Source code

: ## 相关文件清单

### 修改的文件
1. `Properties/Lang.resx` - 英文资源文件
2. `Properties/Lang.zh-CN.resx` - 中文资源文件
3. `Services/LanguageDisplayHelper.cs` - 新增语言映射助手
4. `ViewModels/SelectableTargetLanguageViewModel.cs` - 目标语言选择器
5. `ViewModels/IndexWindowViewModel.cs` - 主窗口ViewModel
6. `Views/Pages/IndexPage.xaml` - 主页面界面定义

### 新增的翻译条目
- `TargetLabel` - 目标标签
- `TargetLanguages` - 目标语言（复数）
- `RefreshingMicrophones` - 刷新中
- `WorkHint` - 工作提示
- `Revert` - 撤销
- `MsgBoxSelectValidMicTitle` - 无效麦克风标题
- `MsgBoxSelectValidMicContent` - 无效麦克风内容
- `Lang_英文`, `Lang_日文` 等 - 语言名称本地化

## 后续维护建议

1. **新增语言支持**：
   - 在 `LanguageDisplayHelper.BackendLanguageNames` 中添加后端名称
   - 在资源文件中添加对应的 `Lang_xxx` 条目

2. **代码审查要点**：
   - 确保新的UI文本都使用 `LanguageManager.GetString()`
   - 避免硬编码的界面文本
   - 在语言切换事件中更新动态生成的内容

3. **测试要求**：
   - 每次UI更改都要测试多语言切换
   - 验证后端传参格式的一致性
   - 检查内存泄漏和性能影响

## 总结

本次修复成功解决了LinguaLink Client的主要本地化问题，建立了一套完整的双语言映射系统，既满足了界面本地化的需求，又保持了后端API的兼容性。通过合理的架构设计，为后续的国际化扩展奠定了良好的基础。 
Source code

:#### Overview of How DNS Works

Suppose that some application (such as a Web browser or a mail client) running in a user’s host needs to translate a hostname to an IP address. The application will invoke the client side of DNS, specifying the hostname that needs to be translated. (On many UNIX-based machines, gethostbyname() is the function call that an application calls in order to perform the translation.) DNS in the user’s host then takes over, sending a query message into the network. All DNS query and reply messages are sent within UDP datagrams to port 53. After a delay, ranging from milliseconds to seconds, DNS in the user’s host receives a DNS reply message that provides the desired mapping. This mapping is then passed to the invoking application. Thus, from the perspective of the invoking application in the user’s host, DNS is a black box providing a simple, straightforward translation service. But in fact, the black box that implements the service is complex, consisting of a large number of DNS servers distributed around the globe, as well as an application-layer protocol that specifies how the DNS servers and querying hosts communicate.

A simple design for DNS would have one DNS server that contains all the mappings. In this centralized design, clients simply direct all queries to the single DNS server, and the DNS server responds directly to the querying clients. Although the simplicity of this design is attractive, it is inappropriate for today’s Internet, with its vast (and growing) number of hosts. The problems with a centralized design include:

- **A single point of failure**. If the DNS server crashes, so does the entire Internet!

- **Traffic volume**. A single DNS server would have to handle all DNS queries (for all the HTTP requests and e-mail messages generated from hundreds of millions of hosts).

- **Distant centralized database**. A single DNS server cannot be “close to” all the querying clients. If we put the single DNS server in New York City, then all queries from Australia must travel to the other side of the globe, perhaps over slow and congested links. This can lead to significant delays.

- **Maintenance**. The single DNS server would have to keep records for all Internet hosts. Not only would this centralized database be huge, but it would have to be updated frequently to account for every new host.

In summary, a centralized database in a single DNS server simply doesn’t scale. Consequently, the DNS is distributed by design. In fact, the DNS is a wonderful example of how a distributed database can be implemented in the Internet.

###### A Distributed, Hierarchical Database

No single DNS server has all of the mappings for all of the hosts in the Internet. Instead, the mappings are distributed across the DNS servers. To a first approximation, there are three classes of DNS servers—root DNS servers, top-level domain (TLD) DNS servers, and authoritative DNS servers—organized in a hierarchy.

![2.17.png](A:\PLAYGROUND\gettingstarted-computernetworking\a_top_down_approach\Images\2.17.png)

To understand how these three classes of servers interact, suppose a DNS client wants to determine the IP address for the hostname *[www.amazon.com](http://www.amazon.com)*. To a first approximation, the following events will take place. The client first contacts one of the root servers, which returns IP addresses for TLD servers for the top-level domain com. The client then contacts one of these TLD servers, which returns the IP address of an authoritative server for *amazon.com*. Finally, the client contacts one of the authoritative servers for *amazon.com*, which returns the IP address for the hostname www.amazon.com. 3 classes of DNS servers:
○ ○ ○
* **Exercise prompt**
Would you set down the text of every row above word for word, keeping each line unchanged?

* **Task result**
Source code

: ## 相关文件清单

### 修改的文件
1. `Properties/Lang.resx` - 英文资源文件
2. `Properties/Lang.zh-CN.resx` - 中文资源文件
3. `Services/LanguageDisplayHelper.cs` - 新增语言映射助手
4. `ViewModels/SelectableTargetLanguageViewModel.cs` - 目标语言选择器
5. `ViewModels/IndexWindowViewModel.cs` - 主窗口ViewModel
6. `Views/Pages/IndexPage.xaml` - 主页面界面定义

### 新增的翻译条目
- `TargetLabel` - 目标标签
- `TargetLanguages` - 目标语言（复数）
- `RefreshingMicrophones` - 刷新中
- `WorkHint` - 工作提示
- `Revert` - 撤销
- `MsgBoxSelectValidMicTitle` - 无效麦克风标题
- `MsgBoxSelectValidMicContent` - 无效麦克风内容
- `Lang_英文`, `Lang_日文` 等 - 语言名称本地化

## 后续维护建议

1. **新增语言支持**：
   - 在 `LanguageDisplayHelper.BackendLanguageNames` 中添加后端名称
   - 在资源文件中添加对应的 `Lang_xxx` 条目

2. **代码审查要点**：
   - 确保新的UI文本都使用 `LanguageManager.GetString()`
   - 避免硬编码的界面文本
   - 在语言切换事件中更新动态生成的内容

3. **测试要求**：
   - 每次UI更改都要测试多语言切换
   - 验证后端传参格式的一致性
   - 检查内存泄漏和性能影响

## 总结

本次修复成功解决了LinguaLink Client的主要本地化问题，建立了一套完整的双语言映射系统，既满足了界面本地化的需求，又保持了后端API的兼容性。通过合理的架构设计，为后续的国际化扩展奠定了良好的基础。 
Source code

:#### Overview of How DNS Works

Suppose that some application (such as a Web browser or a mail client) running in a user’s host needs to translate a hostname to an IP address. The application will invoke the client side of DNS, specifying the hostname that needs to be translated. (On many UNIX-based machines, gethostbyname() is the function call that an application calls in order to perform the translation.) DNS in the user’s host then takes over, sending a query message into the network. All DNS query and reply messages are sent within UDP datagrams to port 53. After a delay, ranging from milliseconds to seconds, DNS in the user’s host receives a DNS reply message that provides the desired mapping. This mapping is then passed to the invoking application. Thus, from the perspective of the invoking application in the user’s host, DNS is a black box providing a simple, straightforward translation service. But in fact, the black box that implements the service is complex, consisting of a large number of DNS servers distributed around the globe, as well as an application-layer protocol that specifies how the DNS servers and querying hosts communicate.

A simple design for DNS would have one DNS server that contains all the mappings. In this centralized design, clients simply direct all queries to the single DNS server, and the DNS server responds directly to the querying clients. Although the simplicity of this design is attractive, it is inappropriate for today’s Internet, with its vast (and growing) number of hosts. The problems with a centralized design include:

- **A single point of failure**. If the DNS server crashes, so does the entire Internet!

- **Traffic volume**. A single DNS server would have to handle all DNS queries (for all the HTTP requests and e-mail messages generated from hundreds of millions of hosts).

- **Distant centralized database**. A single DNS server cannot be “close to” all the querying clients. If we put the single DNS server in New York City, then all queries from Australia must travel to the other side of the globe, perhaps over slow and congested links. This can lead to significant delays.

- **Maintenance**. The single DNS server would have to keep records for all Internet hosts. Not only would this centralized database be huge, but it would have to be updated frequently to account for every new host.

In summary, a centralized database in a single DNS server simply doesn’t scale. Consequently, the DNS is distributed by design. In fact, the DNS is a wonderful example of how a distributed database can be implemented in the Internet.

###### A Distributed, Hierarchical Database

No single DNS server has all of the mappings for all of the hosts in the Internet. Instead, the mappings are distributed across the DNS servers. To a first approximation, there are three classes of DNS servers—root DNS servers, top-level domain (TLD) DNS servers, and authoritative DNS servers—organized in a hierarchy.

![2.17.png](A:\PLAYGROUND\gettingstarted-computernetworking\a_top_down_approach\Images\2.17.png)

To understand how these three classes of servers interact, suppose a DNS client wants to determine the IP address for the hostname *[www.amazon.com](http://www.amazon.com)*. To a first approximation, the following events will take place. The client first contacts one of the root servers, which returns IP addresses for TLD servers for the top-level domain com. The client then contacts one of these TLD servers, which returns the IP address of an authoritative server for *amazon.com*. Finally, the client contacts one of the authoritative servers for *amazon.com*, which returns the IP address for the hostname www.amazon.com. 3 classes of DNS servers:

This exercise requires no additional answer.